Tuesday, December 9, 2014

New York Times article on what it calls a prosecutor's "the inherent conflict of interest"

About two weeks ago, I posted a link to a comment on whether the prosecutor in Ferguson, Mo., had acted unethically because of a conflict of interest.  See here.  Yesterday, the New York Times published an editorial on the issue.  It starts as follows:
It is a long-established and basic reality of law enforcement in America: Prosecutors who want an indictment get an indictment. In 2010 alone, federal prosecutors sought indictments in 162,000 cases. All but 11 times, they succeeded.

Yet the results are entirely different when police officers kill unarmed civilians. In those cases, the officers are almost never prosecuted either because district attorneys do not pursue charges in the first place or grand juries do not indict, as happened most recently in Ferguson, Mo., and Staten Island.

There are various explanations for this, but the most obvious is the inherent conflict of interest that exists for prosecutors, who rely heavily on the police every day.

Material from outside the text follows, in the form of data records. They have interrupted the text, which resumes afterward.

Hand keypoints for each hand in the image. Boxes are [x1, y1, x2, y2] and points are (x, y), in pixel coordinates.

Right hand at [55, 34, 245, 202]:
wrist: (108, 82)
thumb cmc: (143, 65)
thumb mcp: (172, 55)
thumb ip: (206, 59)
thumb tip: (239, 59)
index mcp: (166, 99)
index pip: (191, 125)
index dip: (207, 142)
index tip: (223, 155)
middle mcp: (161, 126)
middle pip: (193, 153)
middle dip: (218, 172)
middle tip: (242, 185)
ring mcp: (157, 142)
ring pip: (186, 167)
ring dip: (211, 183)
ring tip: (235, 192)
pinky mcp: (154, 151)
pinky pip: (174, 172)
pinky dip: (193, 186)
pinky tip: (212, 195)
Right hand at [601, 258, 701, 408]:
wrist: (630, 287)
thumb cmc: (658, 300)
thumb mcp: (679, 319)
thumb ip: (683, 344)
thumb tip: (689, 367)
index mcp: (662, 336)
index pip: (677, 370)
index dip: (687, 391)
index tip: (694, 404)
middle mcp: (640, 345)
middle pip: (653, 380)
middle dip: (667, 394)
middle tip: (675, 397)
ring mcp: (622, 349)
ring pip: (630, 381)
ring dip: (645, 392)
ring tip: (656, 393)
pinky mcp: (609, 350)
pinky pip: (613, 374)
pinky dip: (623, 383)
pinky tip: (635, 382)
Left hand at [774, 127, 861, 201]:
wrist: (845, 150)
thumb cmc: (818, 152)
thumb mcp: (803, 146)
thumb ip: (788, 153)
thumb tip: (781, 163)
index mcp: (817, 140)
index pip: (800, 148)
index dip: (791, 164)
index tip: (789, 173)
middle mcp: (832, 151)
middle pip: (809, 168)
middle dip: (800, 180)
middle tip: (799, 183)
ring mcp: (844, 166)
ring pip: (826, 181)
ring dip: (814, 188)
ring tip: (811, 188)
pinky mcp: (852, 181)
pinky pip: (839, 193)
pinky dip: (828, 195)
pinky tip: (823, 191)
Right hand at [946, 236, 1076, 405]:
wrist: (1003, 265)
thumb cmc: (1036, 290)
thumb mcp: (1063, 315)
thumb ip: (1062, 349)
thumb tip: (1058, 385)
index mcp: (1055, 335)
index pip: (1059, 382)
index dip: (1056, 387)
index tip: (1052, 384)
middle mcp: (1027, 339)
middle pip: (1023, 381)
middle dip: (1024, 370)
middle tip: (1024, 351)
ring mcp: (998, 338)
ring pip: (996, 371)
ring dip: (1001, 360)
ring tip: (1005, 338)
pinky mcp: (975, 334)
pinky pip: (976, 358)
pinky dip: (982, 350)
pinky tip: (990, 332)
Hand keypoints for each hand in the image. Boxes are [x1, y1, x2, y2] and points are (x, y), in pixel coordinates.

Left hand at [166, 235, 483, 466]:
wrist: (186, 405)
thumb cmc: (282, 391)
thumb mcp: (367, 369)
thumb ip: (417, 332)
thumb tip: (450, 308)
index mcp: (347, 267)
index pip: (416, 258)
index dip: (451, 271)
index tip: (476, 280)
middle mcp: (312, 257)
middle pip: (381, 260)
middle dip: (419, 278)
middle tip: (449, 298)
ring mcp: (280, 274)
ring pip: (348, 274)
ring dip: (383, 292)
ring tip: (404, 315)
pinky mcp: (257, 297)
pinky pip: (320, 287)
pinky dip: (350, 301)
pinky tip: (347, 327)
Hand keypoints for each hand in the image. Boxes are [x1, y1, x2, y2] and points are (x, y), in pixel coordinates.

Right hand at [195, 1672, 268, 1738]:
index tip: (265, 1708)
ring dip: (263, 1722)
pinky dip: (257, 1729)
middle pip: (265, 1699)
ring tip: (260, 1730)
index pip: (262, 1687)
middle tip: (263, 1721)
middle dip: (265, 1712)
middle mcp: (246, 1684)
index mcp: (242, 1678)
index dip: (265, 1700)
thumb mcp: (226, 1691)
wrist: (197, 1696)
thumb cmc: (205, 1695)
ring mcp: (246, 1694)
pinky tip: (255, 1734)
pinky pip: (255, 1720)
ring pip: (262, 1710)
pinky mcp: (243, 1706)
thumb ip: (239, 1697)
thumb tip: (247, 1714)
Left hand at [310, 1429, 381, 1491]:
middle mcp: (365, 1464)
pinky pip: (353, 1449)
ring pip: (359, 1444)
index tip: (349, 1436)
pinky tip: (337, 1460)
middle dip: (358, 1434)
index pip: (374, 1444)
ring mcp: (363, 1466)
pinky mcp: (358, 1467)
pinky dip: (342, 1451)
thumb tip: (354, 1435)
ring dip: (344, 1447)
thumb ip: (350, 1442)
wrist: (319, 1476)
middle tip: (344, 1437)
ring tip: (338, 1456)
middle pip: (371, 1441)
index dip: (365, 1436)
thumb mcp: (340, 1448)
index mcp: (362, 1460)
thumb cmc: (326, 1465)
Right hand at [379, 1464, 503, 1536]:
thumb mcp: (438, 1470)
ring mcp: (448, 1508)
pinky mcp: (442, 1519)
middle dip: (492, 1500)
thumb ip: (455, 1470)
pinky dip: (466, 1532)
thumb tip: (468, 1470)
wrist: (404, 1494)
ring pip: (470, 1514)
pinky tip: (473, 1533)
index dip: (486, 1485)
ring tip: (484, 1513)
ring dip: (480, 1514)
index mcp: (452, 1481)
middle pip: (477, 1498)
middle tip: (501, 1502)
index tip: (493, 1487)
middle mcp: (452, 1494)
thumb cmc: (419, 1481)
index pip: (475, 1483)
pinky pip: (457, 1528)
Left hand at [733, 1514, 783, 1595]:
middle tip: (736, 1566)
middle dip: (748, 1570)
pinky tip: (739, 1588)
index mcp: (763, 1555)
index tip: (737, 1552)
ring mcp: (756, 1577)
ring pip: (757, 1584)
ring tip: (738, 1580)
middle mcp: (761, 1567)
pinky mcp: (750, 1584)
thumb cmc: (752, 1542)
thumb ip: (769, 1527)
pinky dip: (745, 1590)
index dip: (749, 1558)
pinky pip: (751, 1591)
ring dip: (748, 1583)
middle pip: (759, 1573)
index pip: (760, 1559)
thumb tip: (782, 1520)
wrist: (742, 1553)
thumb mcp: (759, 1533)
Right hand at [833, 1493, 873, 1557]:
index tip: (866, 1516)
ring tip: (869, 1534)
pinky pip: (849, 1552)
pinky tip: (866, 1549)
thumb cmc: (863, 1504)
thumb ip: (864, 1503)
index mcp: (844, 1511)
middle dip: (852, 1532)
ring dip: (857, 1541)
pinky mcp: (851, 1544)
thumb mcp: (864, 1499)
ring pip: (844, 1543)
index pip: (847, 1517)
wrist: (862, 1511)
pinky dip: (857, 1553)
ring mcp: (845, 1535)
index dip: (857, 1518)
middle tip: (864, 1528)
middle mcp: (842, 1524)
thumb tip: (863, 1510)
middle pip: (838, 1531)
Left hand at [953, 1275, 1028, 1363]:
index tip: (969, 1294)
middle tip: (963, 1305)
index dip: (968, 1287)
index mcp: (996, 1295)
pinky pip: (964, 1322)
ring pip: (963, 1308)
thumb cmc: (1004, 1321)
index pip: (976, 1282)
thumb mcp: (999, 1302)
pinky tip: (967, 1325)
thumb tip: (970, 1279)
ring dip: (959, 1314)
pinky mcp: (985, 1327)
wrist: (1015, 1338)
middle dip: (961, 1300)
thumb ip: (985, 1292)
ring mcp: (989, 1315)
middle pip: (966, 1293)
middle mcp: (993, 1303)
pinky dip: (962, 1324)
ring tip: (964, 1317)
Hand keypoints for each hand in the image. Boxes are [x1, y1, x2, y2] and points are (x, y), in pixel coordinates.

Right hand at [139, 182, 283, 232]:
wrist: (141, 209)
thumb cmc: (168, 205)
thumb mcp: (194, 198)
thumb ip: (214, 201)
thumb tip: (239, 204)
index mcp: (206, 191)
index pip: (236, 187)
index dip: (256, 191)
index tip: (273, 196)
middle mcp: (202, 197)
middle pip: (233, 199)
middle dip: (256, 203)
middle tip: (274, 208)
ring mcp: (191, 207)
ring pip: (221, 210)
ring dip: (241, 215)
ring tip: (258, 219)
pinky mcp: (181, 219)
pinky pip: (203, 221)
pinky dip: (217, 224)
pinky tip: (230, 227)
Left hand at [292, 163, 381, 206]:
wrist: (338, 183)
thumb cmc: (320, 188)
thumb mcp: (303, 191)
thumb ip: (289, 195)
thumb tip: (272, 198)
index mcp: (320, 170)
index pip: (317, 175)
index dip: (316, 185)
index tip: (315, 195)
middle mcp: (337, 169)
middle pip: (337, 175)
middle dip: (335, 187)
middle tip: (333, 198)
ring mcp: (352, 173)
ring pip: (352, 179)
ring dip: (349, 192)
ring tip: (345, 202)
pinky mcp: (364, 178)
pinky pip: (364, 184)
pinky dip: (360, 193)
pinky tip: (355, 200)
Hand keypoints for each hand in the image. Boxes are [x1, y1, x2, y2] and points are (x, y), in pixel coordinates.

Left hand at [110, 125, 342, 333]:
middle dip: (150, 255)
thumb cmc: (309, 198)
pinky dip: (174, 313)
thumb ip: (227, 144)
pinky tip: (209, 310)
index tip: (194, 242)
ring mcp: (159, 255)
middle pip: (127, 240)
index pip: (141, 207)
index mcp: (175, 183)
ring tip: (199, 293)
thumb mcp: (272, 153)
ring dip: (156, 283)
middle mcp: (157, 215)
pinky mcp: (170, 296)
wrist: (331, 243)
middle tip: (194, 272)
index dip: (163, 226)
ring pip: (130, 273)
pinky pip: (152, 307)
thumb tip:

Cops arrest suspects; they investigate crimes; they gather evidence; and they testify in court, working essentially in partnership with prosecutors.

Whether or not bias can be proved in a given case, the public perception of it is real and must be addressed.

The best solution would be a law that automatically transfers to an independent prosecutor all cases in which a civilian is dead at the hands of the police. This would avoid the messy politics of singling out certain district attorneys and taking cases away from them.